I take the long way home.

I drive a mile out of my way, and choose to pull into a forest preserve. I love being in nature, but I rarely manage it by myself. I intended initially to only park and listen to music, but when the DJ switched tracks, I was inclined to step out, and take a walk.

The local high school a mile away had a pep rally, blaring horns and drums echoed through the trees from the distance. Cheers broke through as I landed on the edge of a prairie swamp. Surrounded by life, cicadas and crickets competing for the loudest choir, bees swarming a bright yellow congress of flowers, and a hasty frog, startled by my imposition, dashed across my feet off the trail and into the tall grass. A sapphire blue dragon fly hopscotched across fat green leaves, and not one, but two monarchs sucked on bright pink wildflowers. The temperature dropped five degrees as I moved deeper into the trail, shaded by a thicker canopy of trees. The Earth awoke from its afternoon siesta with the gentle grumble of thunder, enough warning for me to start heading back to my car.

I felt peaceful. Happiness today meant contentedness, and a comfort in knowing this isn’t my last chance at love. With every exit, I learn the same message. Like the bumble bee once in view, and in a moment is lost to distraction, so will people love and leave. It’s in our nature. I will know I’ve found the right one when he stays. And in the meantime, I won’t regret my steps deeper into the trail, if even though more often than not I ‘get caught in the weeds.’

An Update: I Was Wrong

The last day has been draining. After not hearing back from him in 24 hours, no reply to the answer to a question he had asked, I started to worry. I messaged him ironically, “It’s been 24 hours, please let me know you’re alive, and I’ll leave you be,” assuming he was sick of me.

Last night I found out he is indeed ill, and in the hospital even. I got woozy. I feel I should set the record straight. I don’t know what to think anymore… Were the two prior postponements due to feeling ill? Have the precedents set by other men before him ruined my ability to be objective? The one time I refrain from granting the benefit of the doubt, he turns out to be telling the truth.
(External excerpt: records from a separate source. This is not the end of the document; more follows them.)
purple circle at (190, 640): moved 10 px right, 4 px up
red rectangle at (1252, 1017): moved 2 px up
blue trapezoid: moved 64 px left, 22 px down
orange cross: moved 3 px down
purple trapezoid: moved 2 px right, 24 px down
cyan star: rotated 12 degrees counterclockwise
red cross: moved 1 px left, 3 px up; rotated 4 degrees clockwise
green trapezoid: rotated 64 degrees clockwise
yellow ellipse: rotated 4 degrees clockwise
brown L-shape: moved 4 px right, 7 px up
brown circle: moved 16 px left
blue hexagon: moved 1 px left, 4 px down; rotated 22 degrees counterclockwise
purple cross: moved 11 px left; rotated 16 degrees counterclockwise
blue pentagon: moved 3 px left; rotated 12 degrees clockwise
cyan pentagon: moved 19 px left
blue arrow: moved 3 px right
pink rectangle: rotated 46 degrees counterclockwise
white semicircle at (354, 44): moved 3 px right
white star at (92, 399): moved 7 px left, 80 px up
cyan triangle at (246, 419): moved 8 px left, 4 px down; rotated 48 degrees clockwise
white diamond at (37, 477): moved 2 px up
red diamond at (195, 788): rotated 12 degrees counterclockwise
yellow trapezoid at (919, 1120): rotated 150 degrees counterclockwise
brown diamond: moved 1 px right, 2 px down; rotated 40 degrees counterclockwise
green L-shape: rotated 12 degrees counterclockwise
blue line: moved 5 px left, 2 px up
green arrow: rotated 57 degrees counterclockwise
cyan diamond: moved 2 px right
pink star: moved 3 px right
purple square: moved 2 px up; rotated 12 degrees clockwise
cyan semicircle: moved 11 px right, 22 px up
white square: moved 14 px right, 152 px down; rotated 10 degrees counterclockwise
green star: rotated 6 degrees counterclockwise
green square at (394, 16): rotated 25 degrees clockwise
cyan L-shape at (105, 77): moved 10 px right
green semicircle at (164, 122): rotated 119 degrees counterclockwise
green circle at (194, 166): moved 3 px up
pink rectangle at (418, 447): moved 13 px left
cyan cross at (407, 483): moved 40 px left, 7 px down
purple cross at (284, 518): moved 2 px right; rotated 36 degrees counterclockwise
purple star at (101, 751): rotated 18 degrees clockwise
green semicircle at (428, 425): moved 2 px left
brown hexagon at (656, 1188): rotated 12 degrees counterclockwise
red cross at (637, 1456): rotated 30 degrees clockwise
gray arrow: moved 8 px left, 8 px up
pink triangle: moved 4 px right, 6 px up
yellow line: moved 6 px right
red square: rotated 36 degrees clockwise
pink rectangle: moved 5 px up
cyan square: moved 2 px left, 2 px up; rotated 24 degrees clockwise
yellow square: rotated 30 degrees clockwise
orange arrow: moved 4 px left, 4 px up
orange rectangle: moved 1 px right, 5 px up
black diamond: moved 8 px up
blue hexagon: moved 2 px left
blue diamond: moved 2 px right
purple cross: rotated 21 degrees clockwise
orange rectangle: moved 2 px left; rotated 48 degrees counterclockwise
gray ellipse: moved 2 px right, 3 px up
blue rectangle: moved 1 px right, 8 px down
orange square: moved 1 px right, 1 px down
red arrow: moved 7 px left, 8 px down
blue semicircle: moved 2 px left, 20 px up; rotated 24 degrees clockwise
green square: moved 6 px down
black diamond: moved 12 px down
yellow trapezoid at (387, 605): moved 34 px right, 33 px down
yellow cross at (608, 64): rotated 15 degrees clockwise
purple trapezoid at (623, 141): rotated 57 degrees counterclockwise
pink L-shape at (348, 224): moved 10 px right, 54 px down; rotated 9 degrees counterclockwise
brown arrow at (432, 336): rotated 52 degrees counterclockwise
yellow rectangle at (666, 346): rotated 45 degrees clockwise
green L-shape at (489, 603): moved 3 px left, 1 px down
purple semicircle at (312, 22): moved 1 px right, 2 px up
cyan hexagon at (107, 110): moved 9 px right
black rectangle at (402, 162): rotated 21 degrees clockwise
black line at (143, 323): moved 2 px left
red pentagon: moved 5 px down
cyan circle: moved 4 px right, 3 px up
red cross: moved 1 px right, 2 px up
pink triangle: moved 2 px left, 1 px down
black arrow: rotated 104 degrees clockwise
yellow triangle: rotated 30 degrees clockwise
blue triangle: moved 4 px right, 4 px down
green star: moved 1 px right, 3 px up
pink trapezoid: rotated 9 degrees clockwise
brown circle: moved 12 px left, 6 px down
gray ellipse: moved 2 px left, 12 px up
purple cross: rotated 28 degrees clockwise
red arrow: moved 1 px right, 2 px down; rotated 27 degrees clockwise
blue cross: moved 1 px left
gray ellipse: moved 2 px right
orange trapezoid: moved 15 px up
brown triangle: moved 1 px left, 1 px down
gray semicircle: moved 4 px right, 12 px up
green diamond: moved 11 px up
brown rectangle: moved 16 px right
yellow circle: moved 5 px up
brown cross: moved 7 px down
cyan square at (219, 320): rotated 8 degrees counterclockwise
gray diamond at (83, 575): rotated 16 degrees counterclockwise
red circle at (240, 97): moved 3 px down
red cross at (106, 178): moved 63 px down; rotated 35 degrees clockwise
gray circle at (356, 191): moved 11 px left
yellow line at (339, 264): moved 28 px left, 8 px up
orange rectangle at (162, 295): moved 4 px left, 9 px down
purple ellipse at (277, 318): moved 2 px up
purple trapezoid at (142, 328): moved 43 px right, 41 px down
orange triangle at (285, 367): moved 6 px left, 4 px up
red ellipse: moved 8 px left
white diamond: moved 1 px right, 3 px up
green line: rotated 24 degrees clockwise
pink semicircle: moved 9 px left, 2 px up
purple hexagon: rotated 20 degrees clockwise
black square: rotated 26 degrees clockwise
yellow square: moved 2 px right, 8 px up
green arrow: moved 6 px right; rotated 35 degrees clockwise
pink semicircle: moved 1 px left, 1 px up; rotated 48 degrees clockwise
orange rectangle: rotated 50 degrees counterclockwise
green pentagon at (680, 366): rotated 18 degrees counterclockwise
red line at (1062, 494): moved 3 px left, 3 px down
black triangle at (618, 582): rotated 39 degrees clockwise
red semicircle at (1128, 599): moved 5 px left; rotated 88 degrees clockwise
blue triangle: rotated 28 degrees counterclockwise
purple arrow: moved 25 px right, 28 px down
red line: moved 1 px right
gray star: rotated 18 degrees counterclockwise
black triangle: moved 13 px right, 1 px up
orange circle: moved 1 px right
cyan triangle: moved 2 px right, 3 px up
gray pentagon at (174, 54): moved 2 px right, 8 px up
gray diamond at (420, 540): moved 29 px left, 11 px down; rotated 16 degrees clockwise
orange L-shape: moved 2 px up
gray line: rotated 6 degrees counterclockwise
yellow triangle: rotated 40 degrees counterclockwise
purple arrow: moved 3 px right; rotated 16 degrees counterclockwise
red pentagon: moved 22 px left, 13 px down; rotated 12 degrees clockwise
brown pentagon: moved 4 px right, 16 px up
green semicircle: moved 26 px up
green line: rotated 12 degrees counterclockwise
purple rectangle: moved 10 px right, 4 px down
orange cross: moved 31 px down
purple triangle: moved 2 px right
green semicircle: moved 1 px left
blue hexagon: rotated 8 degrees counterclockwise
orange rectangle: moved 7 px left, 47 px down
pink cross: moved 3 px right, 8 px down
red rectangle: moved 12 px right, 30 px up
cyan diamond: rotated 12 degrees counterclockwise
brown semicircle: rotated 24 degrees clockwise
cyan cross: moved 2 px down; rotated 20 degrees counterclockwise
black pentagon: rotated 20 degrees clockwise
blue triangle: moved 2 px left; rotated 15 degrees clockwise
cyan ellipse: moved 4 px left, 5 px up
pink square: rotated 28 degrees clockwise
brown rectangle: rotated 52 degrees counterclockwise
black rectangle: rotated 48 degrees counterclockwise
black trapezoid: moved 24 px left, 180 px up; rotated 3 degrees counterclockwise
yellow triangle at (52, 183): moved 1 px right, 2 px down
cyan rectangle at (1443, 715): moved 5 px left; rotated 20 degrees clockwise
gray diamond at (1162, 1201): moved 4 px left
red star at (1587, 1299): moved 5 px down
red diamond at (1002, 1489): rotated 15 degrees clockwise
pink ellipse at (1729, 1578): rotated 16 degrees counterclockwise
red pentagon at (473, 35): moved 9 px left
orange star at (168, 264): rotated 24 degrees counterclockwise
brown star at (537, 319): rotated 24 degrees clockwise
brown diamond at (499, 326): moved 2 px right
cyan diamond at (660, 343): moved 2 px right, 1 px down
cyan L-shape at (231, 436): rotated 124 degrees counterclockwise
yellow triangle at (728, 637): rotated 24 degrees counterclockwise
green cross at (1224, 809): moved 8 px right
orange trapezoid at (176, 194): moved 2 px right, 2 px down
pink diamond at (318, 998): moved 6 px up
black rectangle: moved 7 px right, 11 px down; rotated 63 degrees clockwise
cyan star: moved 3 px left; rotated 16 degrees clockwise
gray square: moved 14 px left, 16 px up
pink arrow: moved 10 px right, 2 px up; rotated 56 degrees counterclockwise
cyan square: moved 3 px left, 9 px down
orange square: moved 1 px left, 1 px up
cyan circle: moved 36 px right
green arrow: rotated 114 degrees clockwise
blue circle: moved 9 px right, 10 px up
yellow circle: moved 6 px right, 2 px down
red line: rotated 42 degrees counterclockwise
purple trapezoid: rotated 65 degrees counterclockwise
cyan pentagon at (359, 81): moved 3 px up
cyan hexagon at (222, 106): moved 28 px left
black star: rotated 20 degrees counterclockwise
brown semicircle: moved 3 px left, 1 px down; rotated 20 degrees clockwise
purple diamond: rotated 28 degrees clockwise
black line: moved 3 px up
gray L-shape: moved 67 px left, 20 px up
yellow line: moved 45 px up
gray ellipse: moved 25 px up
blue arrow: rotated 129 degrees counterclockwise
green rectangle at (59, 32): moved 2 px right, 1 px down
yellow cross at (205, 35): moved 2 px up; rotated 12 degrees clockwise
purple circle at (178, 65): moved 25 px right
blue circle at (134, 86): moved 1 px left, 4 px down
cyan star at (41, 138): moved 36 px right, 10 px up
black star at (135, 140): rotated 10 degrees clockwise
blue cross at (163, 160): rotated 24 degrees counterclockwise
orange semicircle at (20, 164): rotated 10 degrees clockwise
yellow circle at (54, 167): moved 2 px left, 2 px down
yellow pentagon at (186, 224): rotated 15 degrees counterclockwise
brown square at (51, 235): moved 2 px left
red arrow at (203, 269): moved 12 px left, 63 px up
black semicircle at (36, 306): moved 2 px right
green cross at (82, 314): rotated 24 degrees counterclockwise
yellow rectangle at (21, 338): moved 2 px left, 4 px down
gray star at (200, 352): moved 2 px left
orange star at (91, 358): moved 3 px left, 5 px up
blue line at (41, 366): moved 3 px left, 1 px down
I’m far more jaded than I realized, the hurt from the past deeper than I thought. I quickly judged a friend, who, in my defense, has withheld what’s been happening in his life from me in general, only adding to my lack of trust, but the judgement weighed the most in mind, in spite of perhaps emotionally knowing better. My prior hurts the loudest voices in my brain.

Why did this time have to be different? I wish he was lying. Right now, I wish he was like all the others. Instead he’s sick, and I’m worried sick.